The linguistic functions of the dominant hemisphere are fundamental to make movements at will. Before evaluating the patient, check that your verbal comprehension is intact.. When the information leaves Wernicke's area towards the supramarginal gyrus, verbal instruction is associated in the parietal cortex with previously learned movement patterns. Finally, this information is transferred to the motor planning areas in the frontal cortex and to the primary motor area. An injury to the parietal cortex or any part of this pathway can produce ideomotor apraxia.

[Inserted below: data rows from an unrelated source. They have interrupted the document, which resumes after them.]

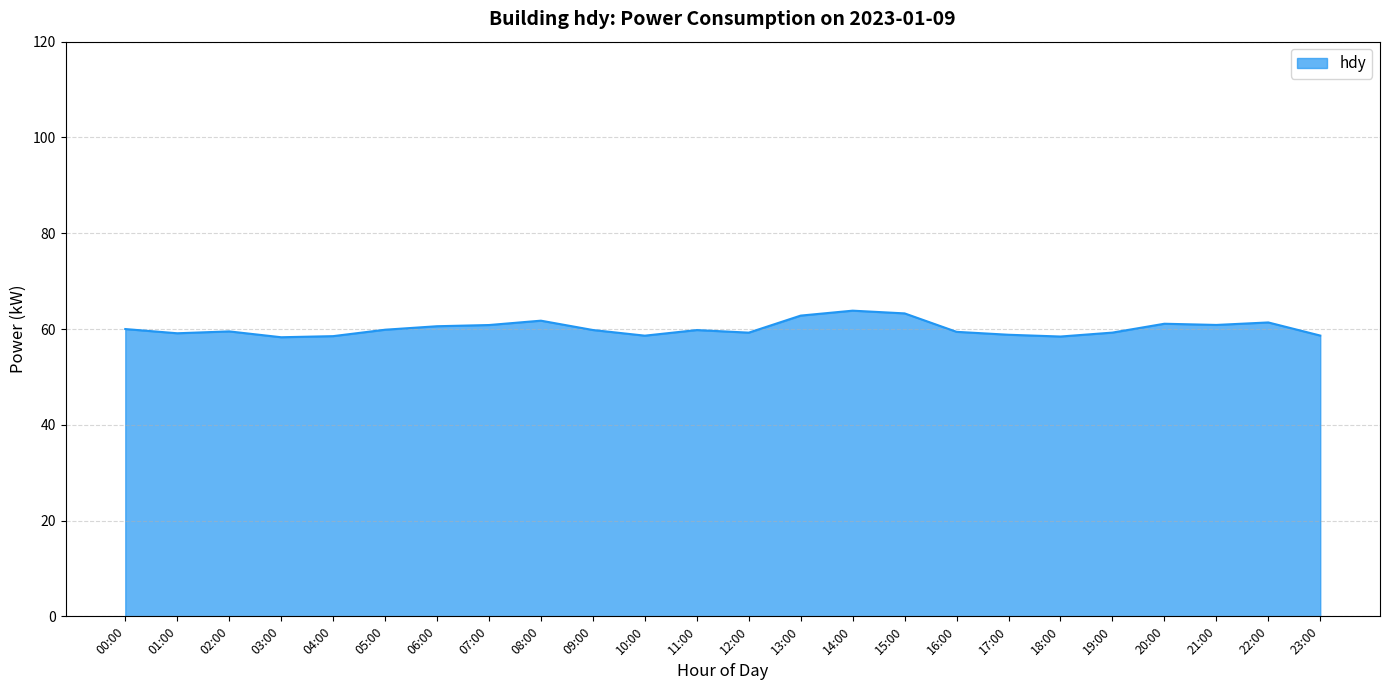

Is it true that the value at 18:00 is 58.4?

True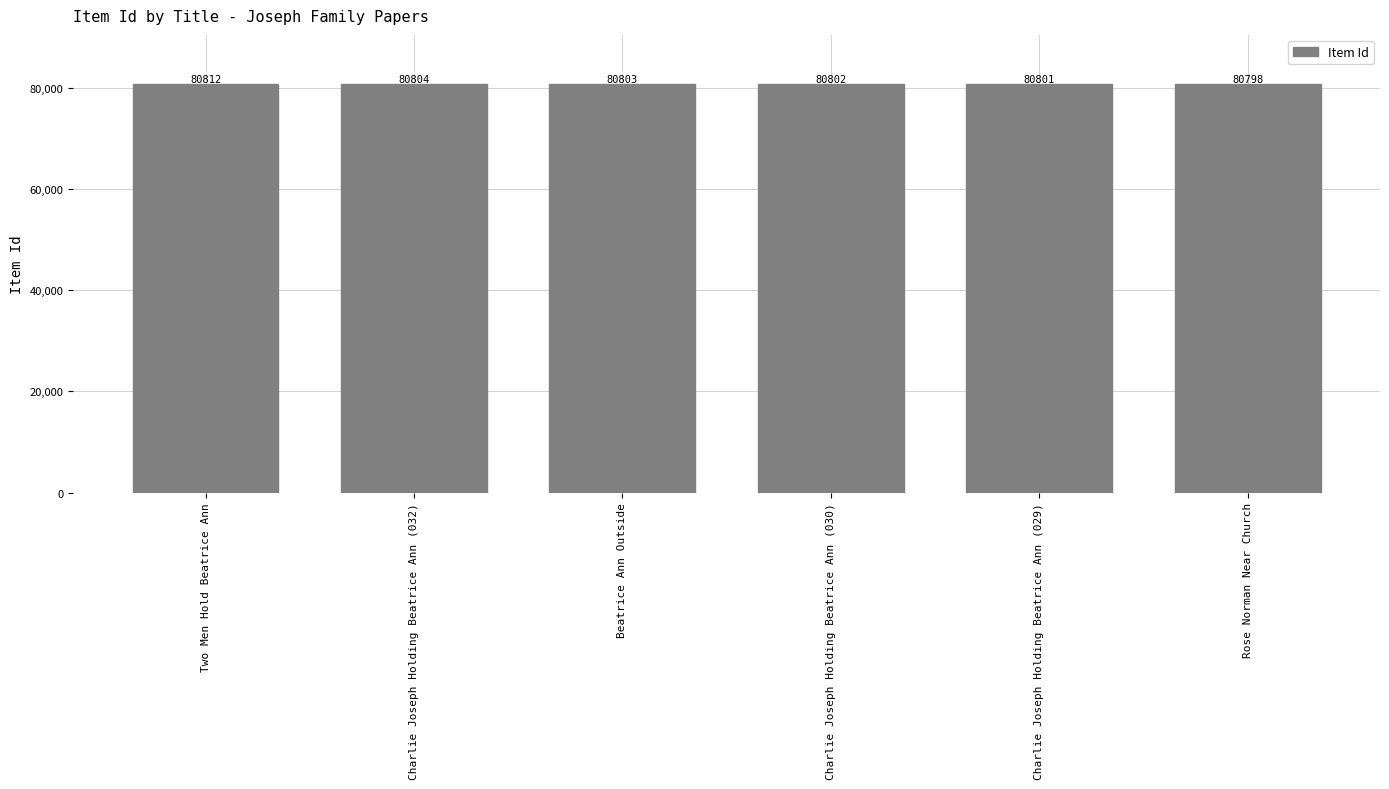

What is the difference between the values at Charlie Joseph Holding Beatrice Ann (032) and Two Men Hold Beatrice Ann?

8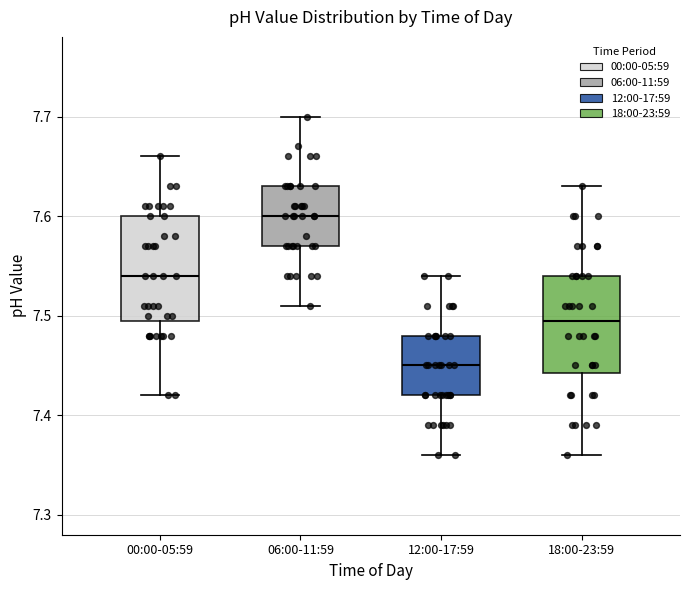

Where does the median line of the box for 00:00-05:59 sit on the y-axis? The values are not printed on the chart, so give them approximately, as read against the axis.

7.54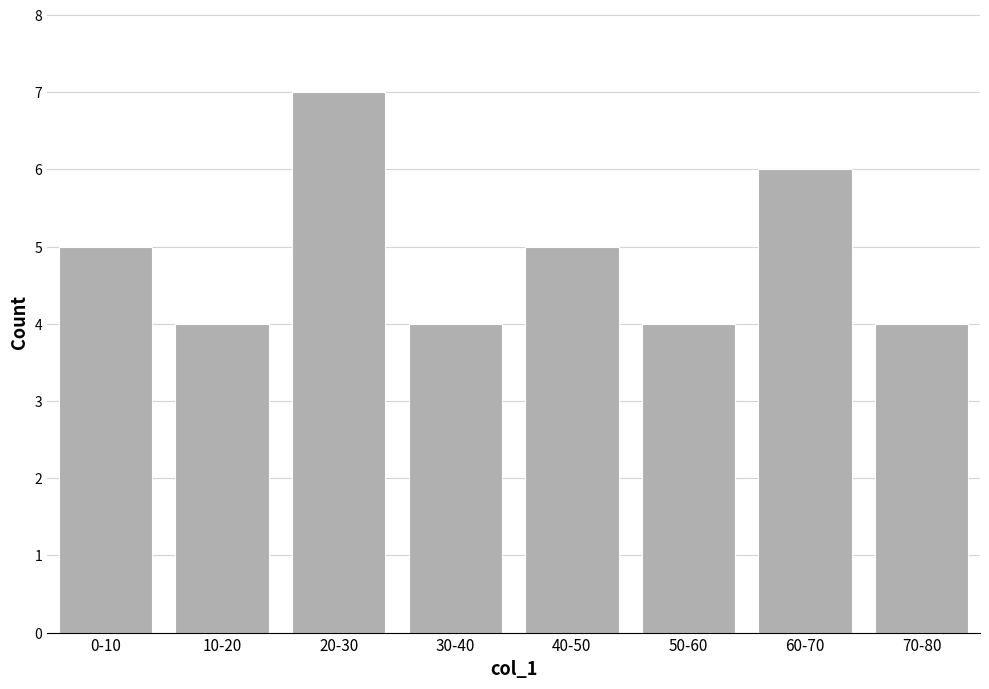

Reading left to right, extract all data points from this chart.

0-10=5	10-20=4	20-30=7	30-40=4	40-50=5	50-60=4	60-70=6	70-80=4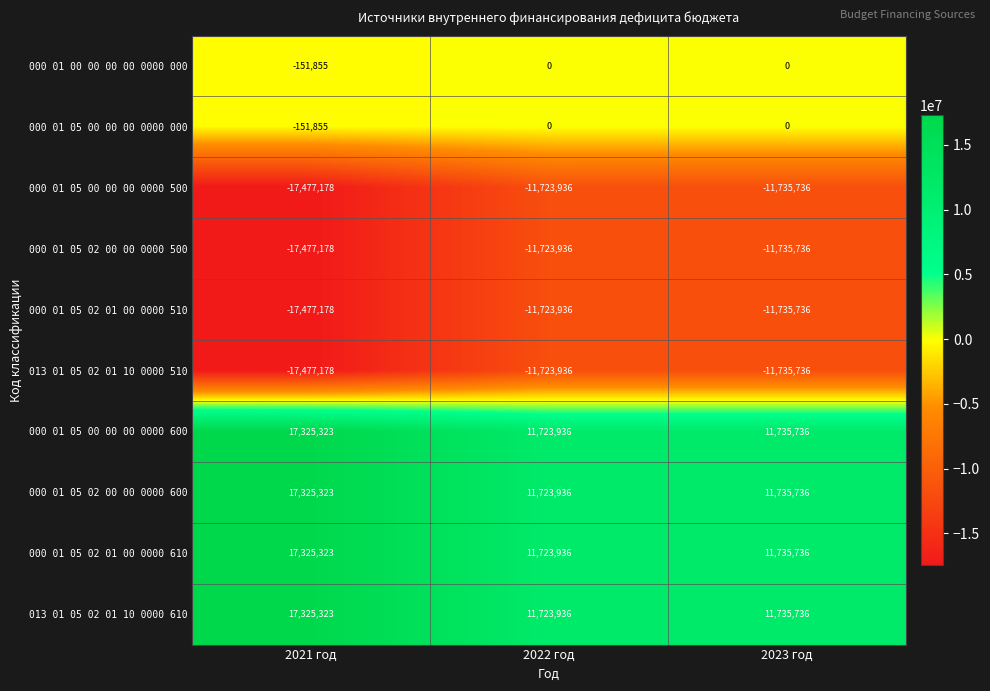

The 000 01 05 00 00 00 0000 500 series shows -11735736 at 2023 год. True or false?

True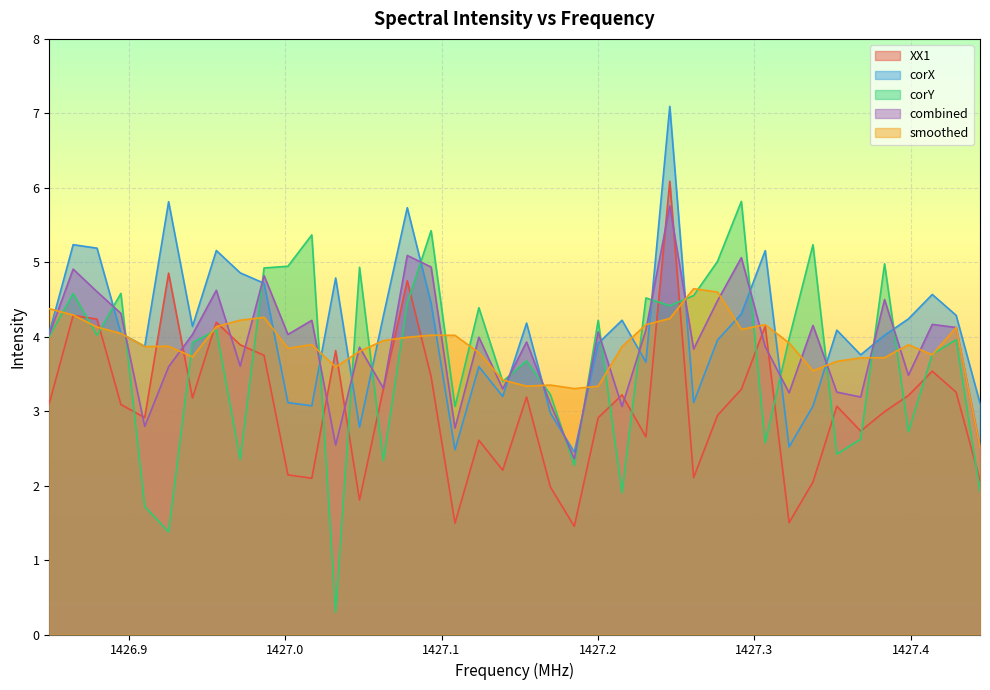

True or false: corX has a value of 5.2 at 1426.86447.

True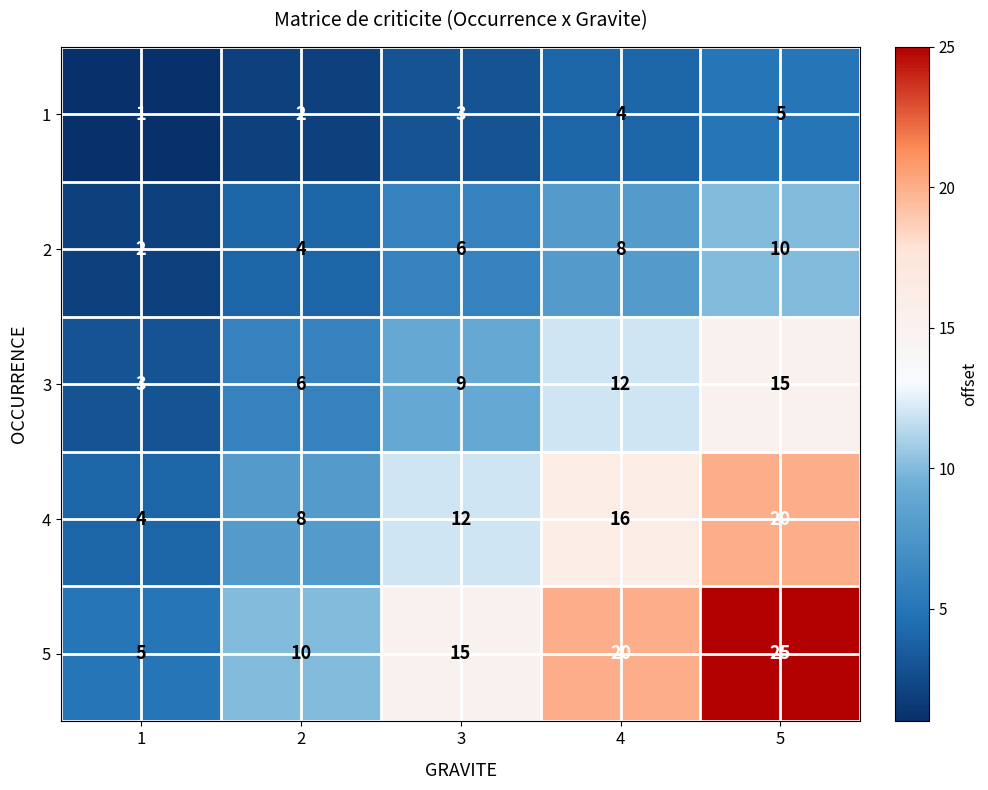

What is the maximum value shown in the chart?

25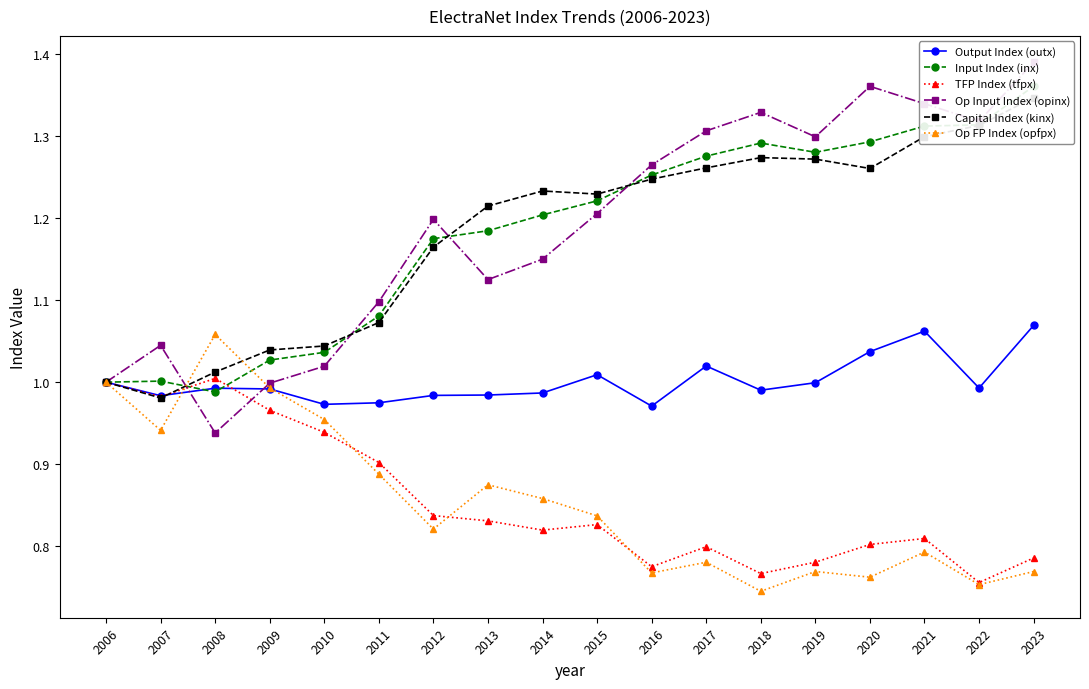

Is the value of Capital Index (kinx) at 2023 greater than the value of Op Input Index (opinx) at 2010?

Yes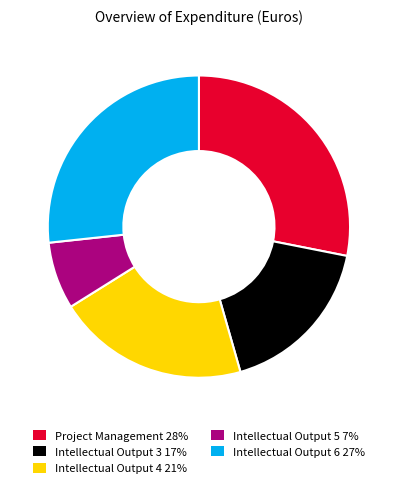

True or false: Intellectual Output 6 27% accounts for 38% of the total.

False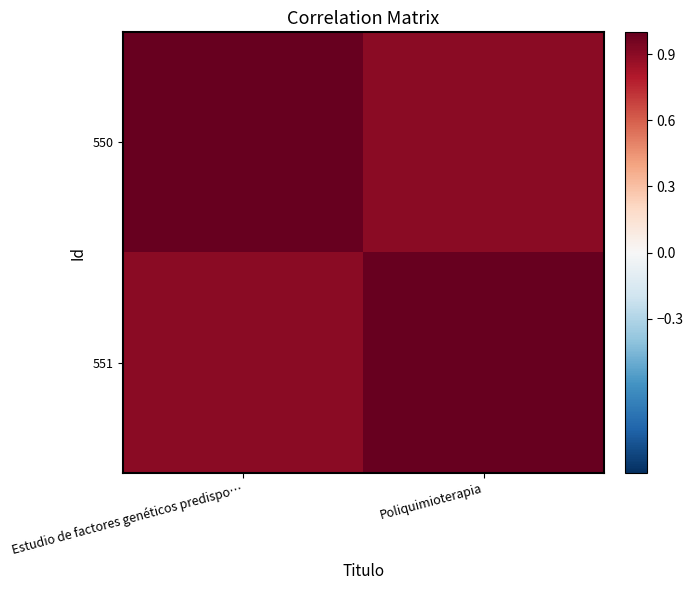

Reading right to left, list all the values displayed in this chart.

550: Poliquimioterapia=0.9	Estudio de factores genéticos predispo…=1.0
551: Poliquimioterapia=1.0	Estudio de factores genéticos predispo…=0.9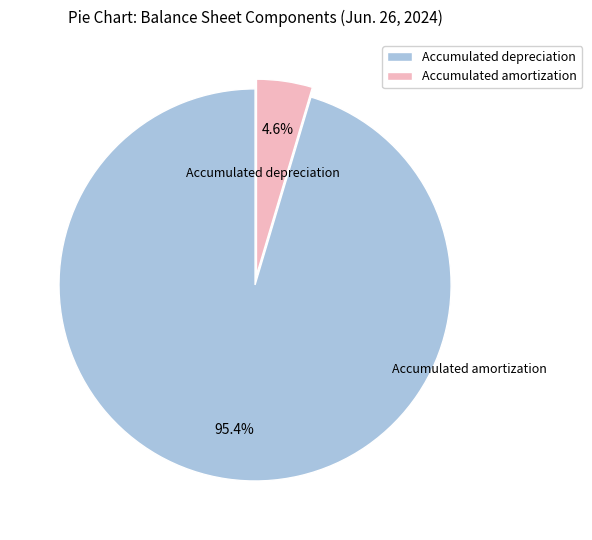

What is the change in value from Accumulated depreciation to Accumulated amortization?

-152328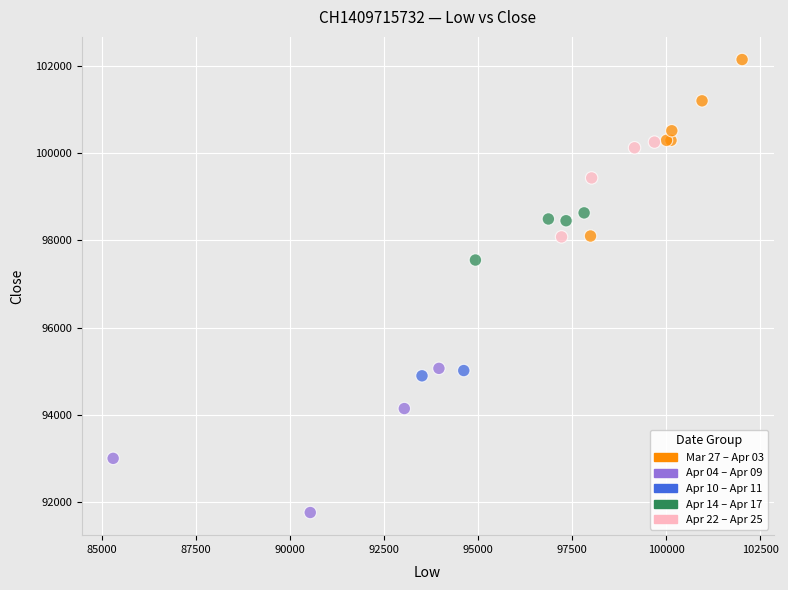

What Y value in the scatter plot is closest to 96955?

97550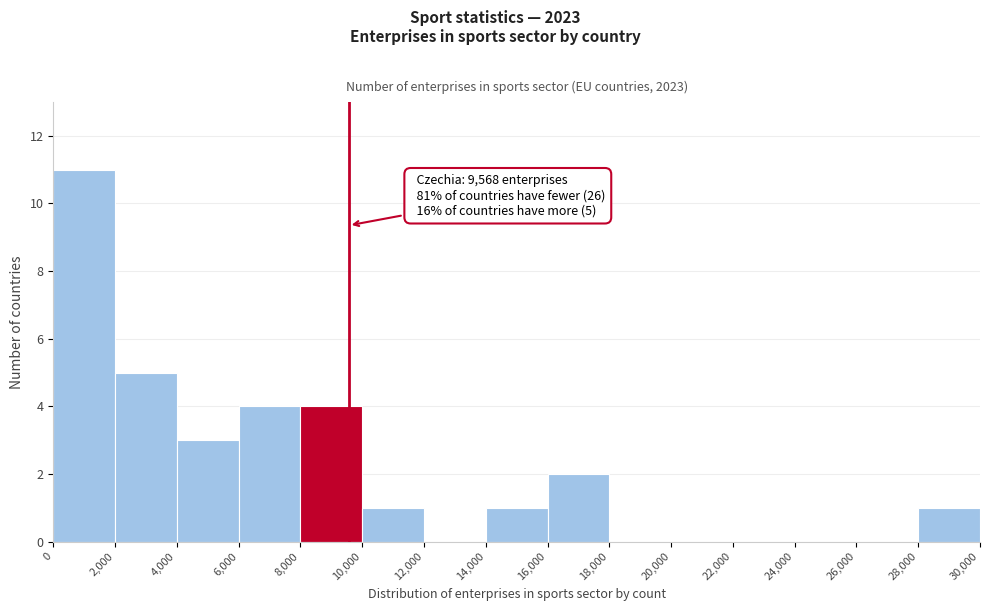

Which range on the x-axis has the tallest bar?

0 to 2,000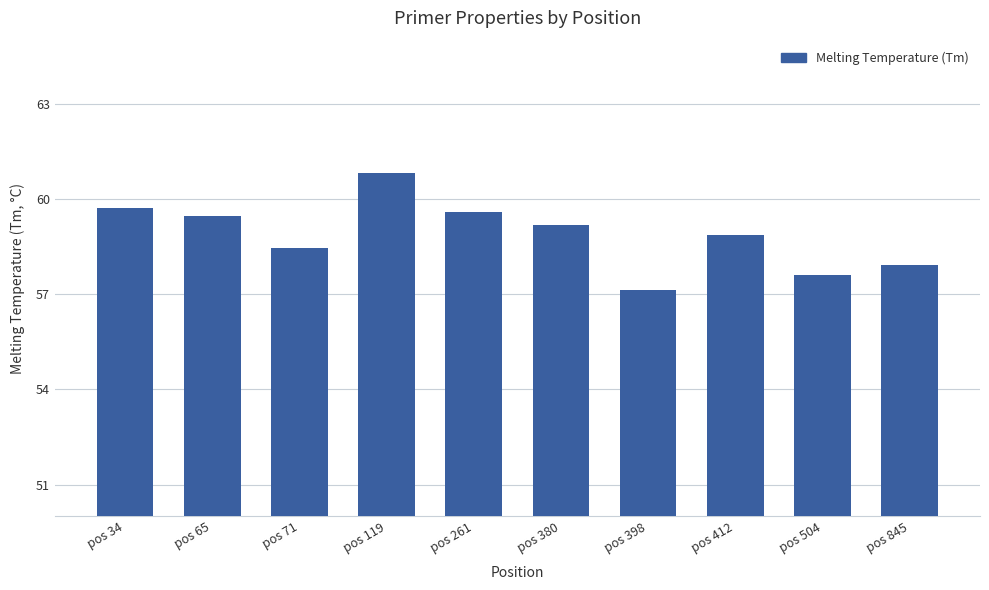

What is the average value?

58.9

Importance of the parietal cortex

Dynamic body representation is possible thanks to the superior parietal cortex. Various studies indicate that some lower areas of the parietal cortex are responsible for storing the characteristics of the movements that define the most common motor patterns. On the other hand, it has also been observed that this area is activated by performing movements in which the use of objects is present.

The role of the parietal cortex in the storage and generation of motor patterns related to actions is fundamental. This importance lies in the differences between the type of apraxia of patients with parietal cortex injury and that of patients in whom the lesion affects the connection between the parietal and frontal cortex. When we do motor learning, they determine the creation of space-time motor representations associated with them.. In this way, when we want to make a movement, stored representations are recovered and transformed into the movement we want to carry out.

Patients with parietal lesions are unable to differentiate whether the movements they perform are correct or incorrect. due to its involvement in movement patterns. However, when the parietal cortex is preserved and the lesion is located in more anterior areas, they are unable to perform the movement, but they try several times because they realize they are not able to perform it. So that, the dominant hemisphere in language is also the dominant one to perform this type of movement.

The corpus callosum

The anterior corpus callosum also takes center stage in a special form of apraxia. The injury in this area disconnects the motor information of a particular movement contained in the left hemisphere of the motor areas of the right frontal cortex. Thus, the information of the movement pattern to be performed does not reach these areas. In this case, a unilateral apraxia or callous apraxia. In this type of apraxia, the patient can only successfully imitate the movements with his right hand, but is not able to do them with the left hand.


Ardila, A. (2016). Kinetic, ideomotor, ideational and conceptual apraxia. Journal of Neuropsychology, Neuropsychiatry and Neurosciences, 15, (1), 119-139.